Medical education on addictions has improved in the 25 years since the founding of the Association for Medical Education and Research in Substance Abuse, but it's still relatively rare for medical students to get comprehensive training on identifying and treating addictive disorders.
Over the years, AMERSA has advocated for improved physician training, and agencies like the National Institute on Drug Abuse (NIDA) and the National Institute on Alcohol Abuse and Alcoholism (NIAAA) have provided funding for medical-school curriculum development and faculty education. Results of these efforts have included the development of guidelines for teaching about addiction in the fields of internal medicine, pediatrics, psychiatry, family medicine, emergency medicine, and obstetrics/gynecology, and a significant expansion of elective courses on addictions offered at major medical schools.
"But few require substance abuse in their [core] curriculum," noted Bud Isaacson, M.D., vice chairman of the Department of General Internal Medicine at the Cleveland Clinic, who spoke at the recent annual meeting of the American Society of Addiction Medicine in Los Angeles, Calif.
In a survey of medical-school directors published in the November 2000 edition of the Journal of Studies on Alcohol, Isaacson found that while 95 percent of schools for psychiatry required addiction classroom training, just 75 percent of schools for family physicians did so. And even fewer required residents to do a rotation at an addiction-treatment facility.
In spite of the pervasive presence of addiction problems in emergency rooms and fetal alcohol syndrome's status as the nation's leading cause of preventable birth defects, Isaacson's survey found that these and other areas of medicine gave especially short shrift to addiction training. Only 55 percent of curricula for emergency medicine included any course hours for addictive disorders; for internal medicine, 51 percent; for osteopathy, 41 percent; for OB/GYN, 39 percent; and for pediatrics, 31.8 percent.
Even course requirements were no guarantee of an immersive experience: Isaacson pointed out that programs for emergency physicians and OB/GYNs included an average of only 3 hours of addiction training, and even psychiatry schools required only 8 hours of training on addictions. "The number of hours was really quite small," Isaacson noted.

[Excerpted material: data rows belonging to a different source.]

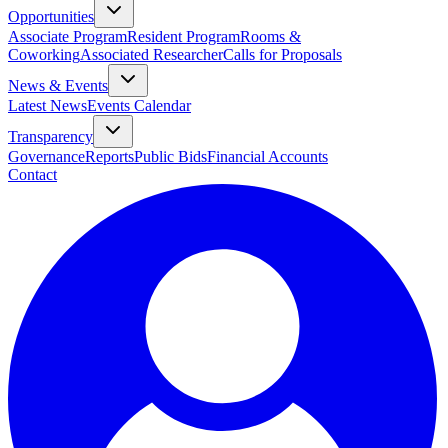
Opportunities
Associate Program
Resident Program
Rooms &
Coworking
Associated Researcher
Calls for Proposals
News & Events
Latest News
Events Calendar
Transparency
Governance
Reports
Public Bids
Financial Accounts
Contact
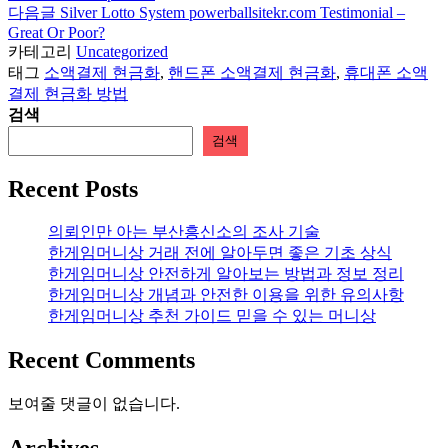
보
다음글
Silver Lotto System powerballsitekr.com Testimonial –
Great Or Poor?
기
카테고리
Uncategorized
태그
소액결제 현금화
,
핸드폰 소액결제 현금화
,
휴대폰 소액
결제 현금화 방법
검색
검색
Recent Posts
의뢰인만 아는 부산흥신소의 조사 기술
한게임머니상 거래 전에 알아두면 좋은 기초 상식
한게임머니상 안전하게 알아보는 방법과 정보 정리
한게임머니상 개념과 안전한 이용을 위한 유의사항
한게임머니상 추천 가이드 믿을 수 있는 머니상
Recent Comments
보여줄 댓글이 없습니다.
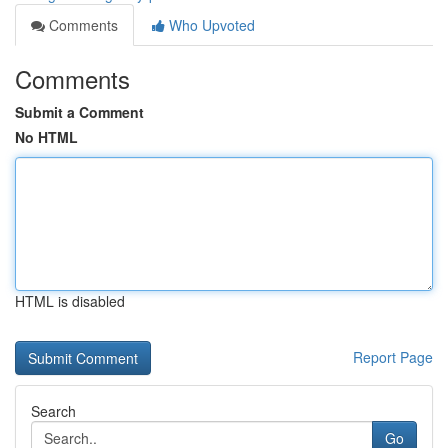
Comments
Who Upvoted
Comments
Submit a Comment
No HTML
HTML is disabled
Report Page
Search
Go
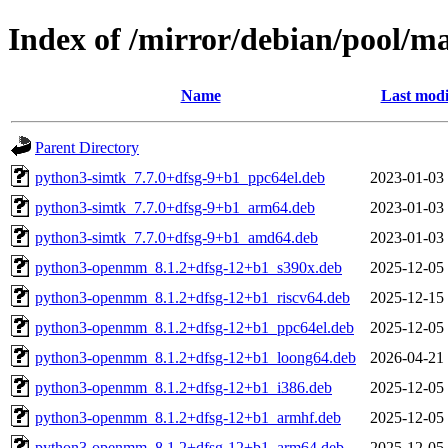
Index of /mirror/debian/pool/
Name
Last modi
Parent Directory
python3-simtk_7.7.0+dfsg-9+b1_ppc64el.deb
2023-01-03
python3-simtk_7.7.0+dfsg-9+b1_arm64.deb
2023-01-03
python3-simtk_7.7.0+dfsg-9+b1_amd64.deb
2023-01-03
python3-openmm_8.1.2+dfsg-12+b1_s390x.deb
2025-12-05
python3-openmm_8.1.2+dfsg-12+b1_riscv64.deb
2025-12-15
python3-openmm_8.1.2+dfsg-12+b1_ppc64el.deb
2025-12-05
python3-openmm_8.1.2+dfsg-12+b1_loong64.deb
2026-04-21
python3-openmm_8.1.2+dfsg-12+b1_i386.deb
2025-12-05
python3-openmm_8.1.2+dfsg-12+b1_armhf.deb
2025-12-05
python3-openmm_8.1.2+dfsg-12+b1_arm64.deb
2025-12-05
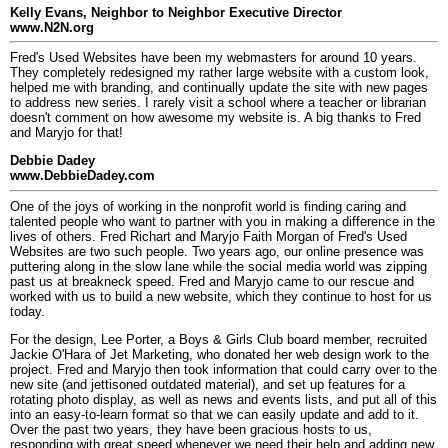
Kelly Evans, Neighbor to Neighbor Executive Director
www.N2N.org
Fred's Used Websites have been my webmasters for around 10 years.
They completely redesigned my rather large website with a custom look,
helped me with branding, and continually update the site with new pages
to address new series. I rarely visit a school where a teacher or librarian
doesn't comment on how awesome my website is. A big thanks to Fred
and Maryjo for that!
Debbie Dadey
www.DebbieDadey.com
One of the joys of working in the nonprofit world is finding caring and
talented people who want to partner with you in making a difference in the
lives of others. Fred Richart and Maryjo Faith Morgan of Fred's Used
Websites are two such people. Two years ago, our online presence was
puttering along in the slow lane while the social media world was zipping
past us at breakneck speed. Fred and Maryjo came to our rescue and
worked with us to build a new website, which they continue to host for us
today.
For the design, Lee Porter, a Boys & Girls Club board member, recruited
Jackie O'Hara of Jet Marketing, who donated her web design work to the
project. Fred and Maryjo then took information that could carry over to the
new site (and jettisoned outdated material), and set up features for a
rotating photo display, as well as news and events lists, and put all of this
into an easy-to-learn format so that we can easily update and add to it.
Over the past two years, they have been gracious hosts to us,
responding with great speed whenever we need their help and adding new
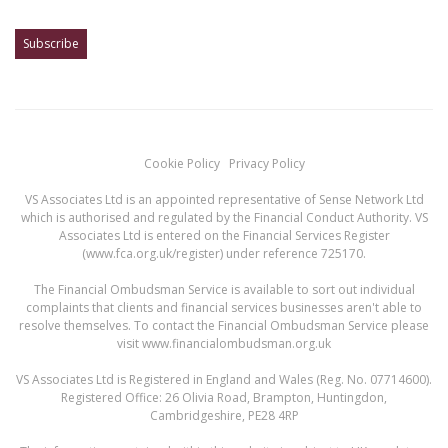
Cookie Policy
Privacy Policy
VS Associates Ltd is an appointed representative of Sense Network Ltd
which is authorised and regulated by the Financial Conduct Authority. VS
Associates Ltd is entered on the Financial Services Register
(
www.fca.org.uk/register
) under reference 725170.
The Financial Ombudsman Service is available to sort out individual
complaints that clients and financial services businesses aren't able to
resolve themselves. To contact the Financial Ombudsman Service please
visit
www.financialombudsman.org.uk
VS Associates Ltd is Registered in England and Wales (Reg. No. 07714600).
Registered Office: 26 Olivia Road, Brampton, Huntingdon,
Cambridgeshire, PE28 4RP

Given such limitations, it's not surprising that students rarely learned more than simple screening techniques and information about detoxification, and heard little about treatment follow-up or brief interventions. Such programs stand in sharp contrast to models like the Brody School of Medicine at East Carolina University in Greenville, N.C., where students not only receive extensive classroom training, but must attend local A.A. meetings, which counts as 15 percent of their grade. Graduates have shown a "dramatic improvement" in their assessment skills, confidence in making referrals to treatment and self-help groups, and overcoming preconceptions of addiction as a moral weakness or issue of willpower, said Jerome Schulz, M.D., a clinical professor at the school.

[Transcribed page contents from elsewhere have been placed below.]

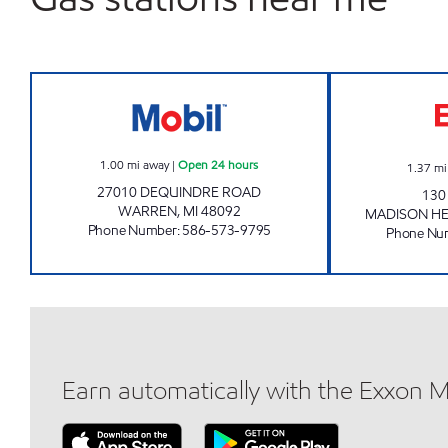
7-ELEVEN 32898 Open 24 hours
1.00
mi away
|
Open 24 hours
1.37
mi
27010 DEQUINDRE ROAD
130
WARREN
,
MI
48092
MADISON HE
Phone Number
:
586-573-9795
Phone Nu
Earn automatically with the Exxon 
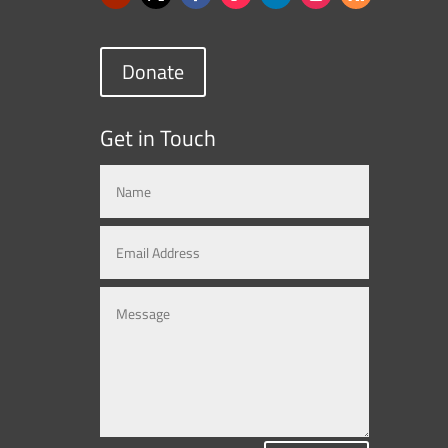
Donate
Get in Touch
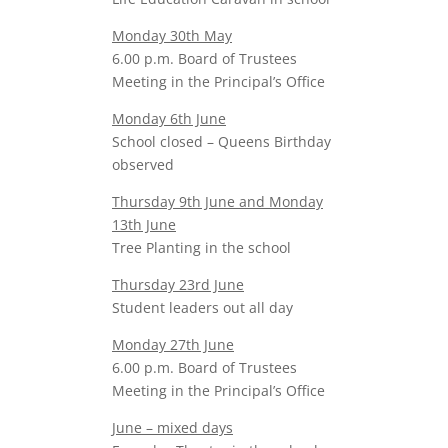
Monday 30th May
6.00 p.m. Board of Trustees
Meeting in the Principal’s Office
Monday 6th June
School closed – Queens Birthday
observed
Thursday 9th June and Monday
13th June
Tree Planting in the school
Thursday 23rd June
Student leaders out all day
Monday 27th June
6.00 p.m. Board of Trustees
Meeting in the Principal’s Office
June – mixed days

Medical-school directors said that lack of time, faculty experience, institutional support, and training sites were to blame for the dearth of addiction training. "Overall, psychiatry and family medicine are the most involved, but we have a long way to go," said Isaacson.
To address the problem, Isaacson and other advocates for medical training look to the Health Resources and Services Administration's Project Mainstream, intended to bring addiction training into the mainstream of medicine. Physicians also need to put pressure on residency review committees to enforce training requirements for addiction, said Isaacson.
Few Medical Students Learn About Addiction. Feature article by Bob Curley for Join Together Online (www.jointogether.org), June 1, 2001.